The session will draw upon established theories such as Job Characteristics Theory, Job Crafting, and the Theory of Happiness to provide a practical framework for understanding and improving work environments. Participants will delve into how these proven practices can be translated into actionable strategies within their own organizations. Central to the session is an interactive component where attendees will engage in discussions and interactive surveys. These activities are designed to facilitate knowledge sharing and peer-to-peer learning, allowing participants to exchange experiences, best practices, and innovative approaches to enhancing employee and volunteer happiness. Participants will also evaluate and redesign a job position within their organization. This practical exercise aims to empower attendees with the skills and tools necessary to implement effective changes that promote positive and productive work environment. A worksheet will be provided to assist with the evaluation of all positions and to encourage discussions with boards and organizational leadership.
Throughout the session, the facilitators will guide discussions and provide expertise to ensure meaningful exploration and learning. Attendees will leave with a deeper understanding of how organizational practices, leadership styles, and ethical considerations influence workplace dynamics. They will also acquire practical resources and strategies to initiate positive changes within their organizational contexts.
Participants will be able to:
- Gain familiarity with researched theories (e.g., Job Characteristics Theory, Job Crafting Theory, Theory of Happiness) and their application in improving work environments.
- Learn actionable strategies derived from practical frameworks to enhance employee and volunteer satisfaction and productivity in nonprofit organizations.
- Participate in discussions and interactive surveys to share insights and experiences related to fostering positive work environments.
- Engage in a hands-on workshop to evaluate and redesign a job position using the frameworks discussed.
- Develop skills to apply job happiness concepts in the context of your own organization.
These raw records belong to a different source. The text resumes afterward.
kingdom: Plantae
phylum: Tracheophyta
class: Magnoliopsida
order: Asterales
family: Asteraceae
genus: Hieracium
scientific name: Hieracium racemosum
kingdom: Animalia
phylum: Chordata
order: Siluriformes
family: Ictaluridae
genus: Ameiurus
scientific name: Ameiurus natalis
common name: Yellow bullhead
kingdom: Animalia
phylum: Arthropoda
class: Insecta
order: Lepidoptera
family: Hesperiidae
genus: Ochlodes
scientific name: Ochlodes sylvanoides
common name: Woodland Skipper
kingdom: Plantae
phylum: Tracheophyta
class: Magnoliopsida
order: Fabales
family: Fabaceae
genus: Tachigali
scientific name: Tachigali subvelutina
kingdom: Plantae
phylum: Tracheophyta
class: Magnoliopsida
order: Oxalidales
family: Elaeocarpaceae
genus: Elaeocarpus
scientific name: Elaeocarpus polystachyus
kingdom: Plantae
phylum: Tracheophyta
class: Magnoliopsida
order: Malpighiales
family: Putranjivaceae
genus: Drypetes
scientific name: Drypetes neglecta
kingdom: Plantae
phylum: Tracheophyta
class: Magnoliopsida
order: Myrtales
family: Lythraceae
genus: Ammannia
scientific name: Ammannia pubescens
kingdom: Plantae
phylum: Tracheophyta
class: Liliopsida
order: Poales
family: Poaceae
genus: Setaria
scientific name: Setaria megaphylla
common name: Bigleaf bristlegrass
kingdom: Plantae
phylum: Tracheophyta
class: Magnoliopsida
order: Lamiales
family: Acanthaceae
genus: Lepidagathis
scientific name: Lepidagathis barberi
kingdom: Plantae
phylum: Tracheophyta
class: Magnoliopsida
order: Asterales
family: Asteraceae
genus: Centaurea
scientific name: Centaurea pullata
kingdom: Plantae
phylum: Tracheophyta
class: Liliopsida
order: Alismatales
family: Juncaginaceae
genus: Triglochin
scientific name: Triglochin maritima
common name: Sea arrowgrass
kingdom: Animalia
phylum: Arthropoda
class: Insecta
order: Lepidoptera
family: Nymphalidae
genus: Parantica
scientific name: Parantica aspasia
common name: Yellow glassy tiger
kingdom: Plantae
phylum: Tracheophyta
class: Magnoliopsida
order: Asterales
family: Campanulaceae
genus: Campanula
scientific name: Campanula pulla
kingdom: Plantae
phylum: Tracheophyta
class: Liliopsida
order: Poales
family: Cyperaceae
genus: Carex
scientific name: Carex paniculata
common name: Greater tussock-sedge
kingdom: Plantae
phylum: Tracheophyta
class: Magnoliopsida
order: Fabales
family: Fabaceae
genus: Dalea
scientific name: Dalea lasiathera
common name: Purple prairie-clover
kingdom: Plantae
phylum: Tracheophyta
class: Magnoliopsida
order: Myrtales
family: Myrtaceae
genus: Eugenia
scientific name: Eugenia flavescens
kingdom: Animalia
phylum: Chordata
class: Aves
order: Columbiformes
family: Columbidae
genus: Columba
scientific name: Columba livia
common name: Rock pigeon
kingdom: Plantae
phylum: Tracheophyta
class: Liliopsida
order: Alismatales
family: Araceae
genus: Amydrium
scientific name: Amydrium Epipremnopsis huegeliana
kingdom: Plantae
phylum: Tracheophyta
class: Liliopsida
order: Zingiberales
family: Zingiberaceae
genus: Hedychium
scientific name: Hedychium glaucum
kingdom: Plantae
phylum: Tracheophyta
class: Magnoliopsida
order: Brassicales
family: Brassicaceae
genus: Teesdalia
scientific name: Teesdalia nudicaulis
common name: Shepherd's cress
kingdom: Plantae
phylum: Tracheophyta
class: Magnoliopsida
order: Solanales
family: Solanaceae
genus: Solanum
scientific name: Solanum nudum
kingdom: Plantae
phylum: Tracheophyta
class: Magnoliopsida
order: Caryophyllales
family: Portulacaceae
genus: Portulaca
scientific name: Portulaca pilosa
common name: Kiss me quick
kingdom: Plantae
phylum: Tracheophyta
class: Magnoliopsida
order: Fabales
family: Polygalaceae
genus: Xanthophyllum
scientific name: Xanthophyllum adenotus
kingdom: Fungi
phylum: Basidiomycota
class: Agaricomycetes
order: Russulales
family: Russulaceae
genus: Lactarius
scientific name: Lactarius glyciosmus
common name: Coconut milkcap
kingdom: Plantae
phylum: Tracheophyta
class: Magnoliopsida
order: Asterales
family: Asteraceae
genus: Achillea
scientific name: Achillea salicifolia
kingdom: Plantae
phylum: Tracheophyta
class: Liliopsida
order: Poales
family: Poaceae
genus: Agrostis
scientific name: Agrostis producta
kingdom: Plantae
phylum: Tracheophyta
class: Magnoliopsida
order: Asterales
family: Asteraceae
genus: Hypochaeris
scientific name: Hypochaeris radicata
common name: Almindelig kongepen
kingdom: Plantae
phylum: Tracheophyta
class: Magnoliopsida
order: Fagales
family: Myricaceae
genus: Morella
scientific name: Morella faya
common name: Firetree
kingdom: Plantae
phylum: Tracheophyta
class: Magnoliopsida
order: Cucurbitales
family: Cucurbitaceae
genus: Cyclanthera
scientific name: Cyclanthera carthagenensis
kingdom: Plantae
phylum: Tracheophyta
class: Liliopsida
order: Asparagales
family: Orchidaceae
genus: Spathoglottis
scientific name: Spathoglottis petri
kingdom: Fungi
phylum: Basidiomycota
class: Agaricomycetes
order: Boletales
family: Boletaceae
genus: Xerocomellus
Building an Active network of Advocates
Elise Woodworth, President
Woodworth Enterprises
Having people engaged in a nonprofits mission brings with it many benefits. However, people won’t care about what they don’t know about. Answering the call for more engaged volunteers, more enthusiastic donors, and more committed staff is within the reach of any inspired nonprofit. Getting there is a journey. We’ll start with inspiration, the fuel behind a mission, and follow it all the way to Mission Success! In this session, we will dive deeper into how to build an active network of advocates, transform inspiration into mission success, and develop a plan to retain interest and involvement.